Bangladesh already took advantage of such international collaboration when illicit income of a high-profile politically linked individual was successfully repatriated from Singapore. Although it took nearly five years (2008-2013) for the money to be transferred to a special account of the Anti-Corruption Commission (ACC) created for this purpose, it demonstrated that repatriation of illicitly transferred money and wealth was possible.
What was needed then in terms of the scope for international collaboration are still available—at a more advanced stage, in fact. On its own, Bangladesh also has a relatively strong anti-money laundering law and designated institutions to enforce the relevant legal provisions through national and international collaborations.
It is not known, however, whether there exists a similar level of appetite for rigorous and collaborative initiatives from the relevant authorities within the country, backed by determination and the will to ensure accountability. The question that remains is: If it was possible once, what prevents the same from happening further?

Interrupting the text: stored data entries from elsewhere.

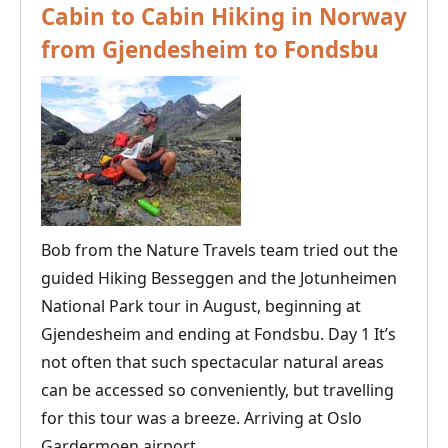
Cabin to Cabin Hiking in Norway
from Gjendesheim to Fondsbu
Bob from the Nature Travels team tried out the
guided Hiking Besseggen and the Jotunheimen
National Park tour in August, beginning at
Gjendesheim and ending at Fondsbu. Day 1 It’s
not often that such spectacular natural areas
can be accessed so conveniently, but travelling
for this tour was a breeze. Arriving at Oslo
Cabin
Gardermoen airport,
…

The failure to effectively stop money laundering is not due to the absence of laws, policies, institutions, or capacities and skills, or even complexities involved in securing cooperation of the destination countries. Given that money laundering is a near monopoly of the powerful, the problem lies in the deficit of courage and commitment to act without fear or favour.
One vital could be the relevant authorities—especially the ACC, the Criminal Investigation Department (CID) of police, the Attorney General's Office, Bangladesh Financial Intelligence Unit (BFIU), and the National Board of Revenue (NBR)—coming together to track the process of the successful repatriation of stolen money from Singapore. Together, they could prepare a checklist of things to do and act accordingly with commitment, courage, patience and perseverance, without being influenced by the identity or status of the individuals involved in illicit money transfers.
Dr Iftekharuzzaman is the executive director of Transparency International Bangladesh (TIB).